The proposed tool for service providers is a cost effective passive pipeline health robot which crawls with the flow of water inside the pipeline and collects relevant information about pipeline health and water quality with localisation data. Once out, the data is transmitted to a central server for automated post-processing. Consumers are also provided with an embedded water quality measurement tool which samples the data across the channel and acts as a secondary validation approach. The tool can also be used in complex pipeline meshes where running a crawler is not feasible. The tool also transmits information to the same server as the crawler. Intelligent on server algorithms then generate the actionable insights about health of the entire water distribution network. The endeavour has both technical and functional challenges. However, I am confident that Unleash will connect me to potential partners, teammates and collaborators who will assist me in turning the concept into a reality. If implemented well, such an approach can save 25% waste water in metro cities, 40 % in tier-2 cities and 50 % in towns.

Eagerly waiting to join wonderful people in Denmark!

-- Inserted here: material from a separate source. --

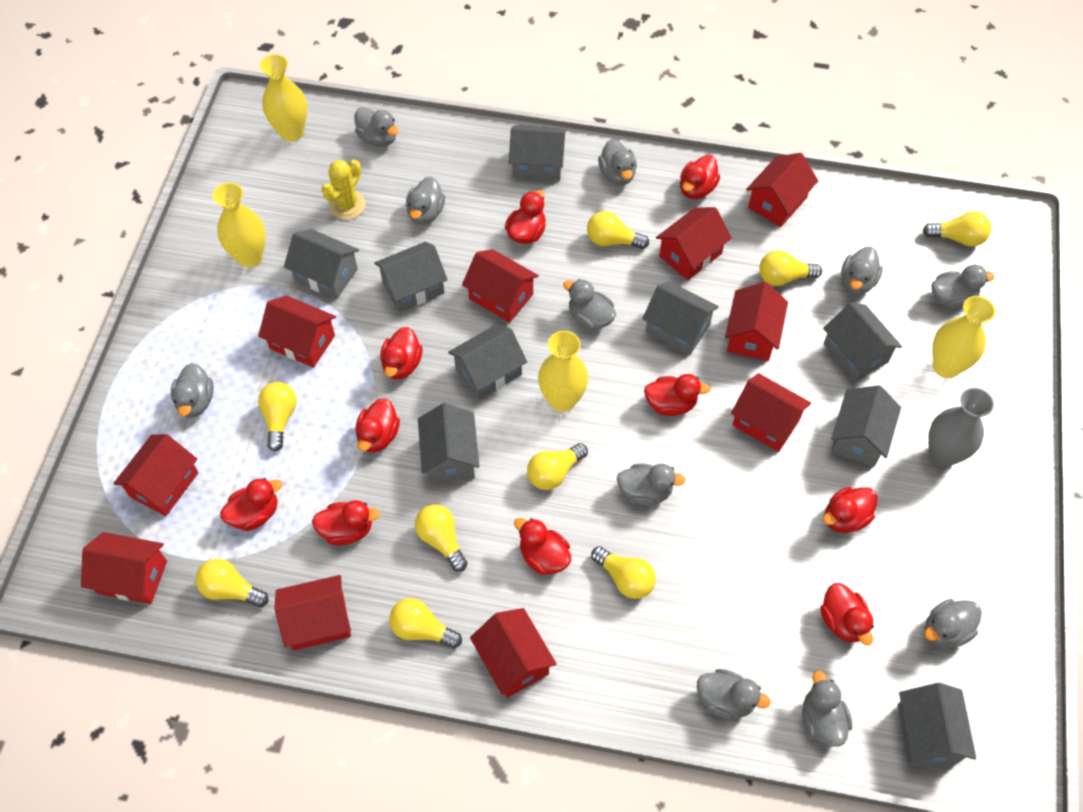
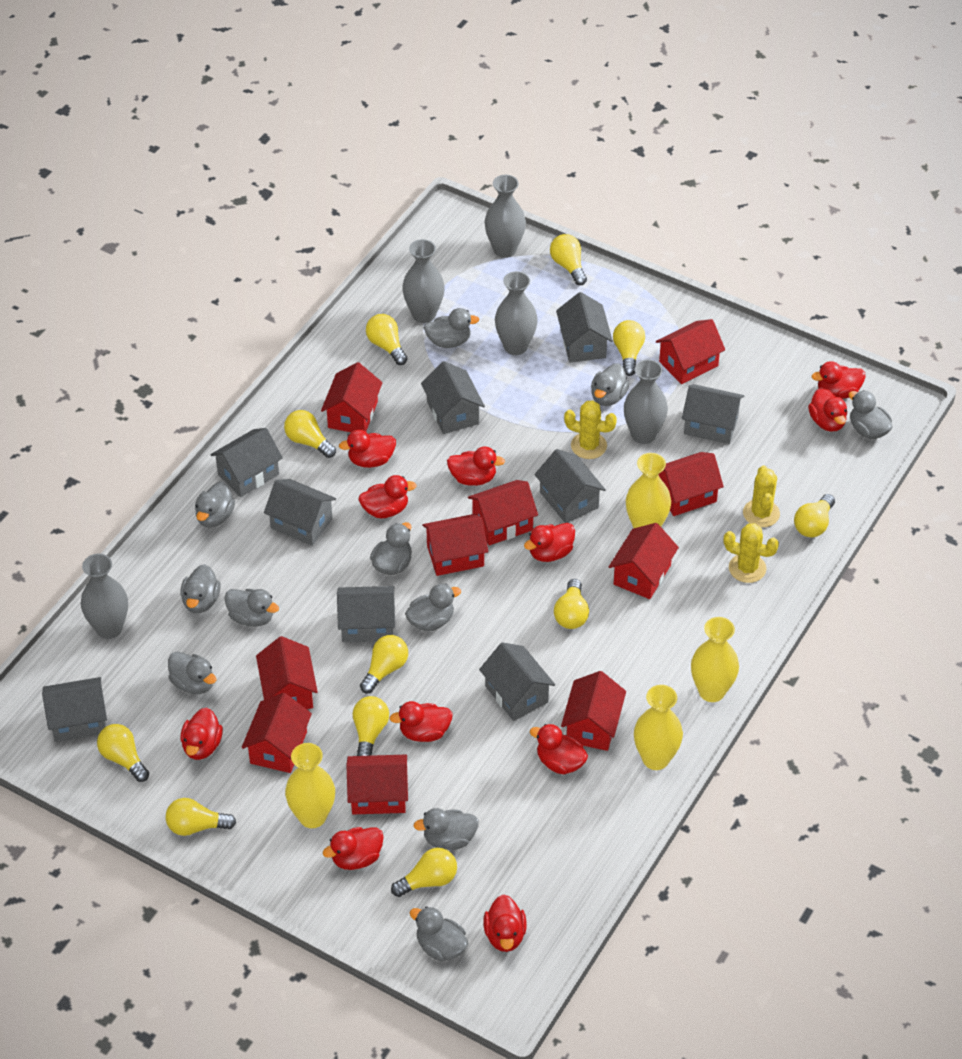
grey vase: [928,388,994,467] = 1 -> [81,554,128,639] [402,239,445,323] [485,175,526,258] [495,271,538,355] [624,359,668,444] = 5
red duck: [220,478,282,531] [312,500,380,545] [355,398,400,453] [380,327,422,379] [505,190,546,244] [514,518,571,575] [644,374,710,416] [680,155,720,199] [820,583,874,645] [823,487,878,533] = 10 -> [181,707,223,760] [323,827,384,870] [339,430,396,468] [358,475,416,518] [390,701,453,742] [447,447,505,486] [483,894,527,952] [524,523,575,562] [530,724,588,774] [808,387,847,432] [812,361,865,399] = 11
yellow cactus: [321,159,366,220] = 1 -> [564,400,617,459] [724,523,779,583] [743,466,780,527] = 3
yellow light bulb: [196,559,269,607] [258,382,297,452] [389,598,462,648] [415,504,468,572] [527,443,588,490] [587,211,649,249] [591,546,656,599] [760,250,822,286] [923,212,991,247] = 9 -> [97,724,149,782] [166,798,236,836] [284,410,336,458] [353,696,389,756] [360,635,408,694] [366,314,408,365] [391,848,457,897] [550,234,587,285] [554,579,589,629] [613,320,645,376] [794,494,835,538] = 11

I am an instrumentation engineer and currently a PhD student at Design Programme,Indian Institute of Technology-Kanpur. My dissertation examines opportunities in amalgamation of established system design methodologies in research space of structural health monitoring. Being nurtured at the boundary of design and technology, I foresee endless opportunities at the horizon of both. ​My research interests are consumer experience evaluation, mechatronics and nondestructive testing. Some of my conceptual upbringings have successfully secured grants from relevant industrial sponsors. Currently, I am shaping opportunities to design and develop context-aware machines to serve as a research tool in design expeditions.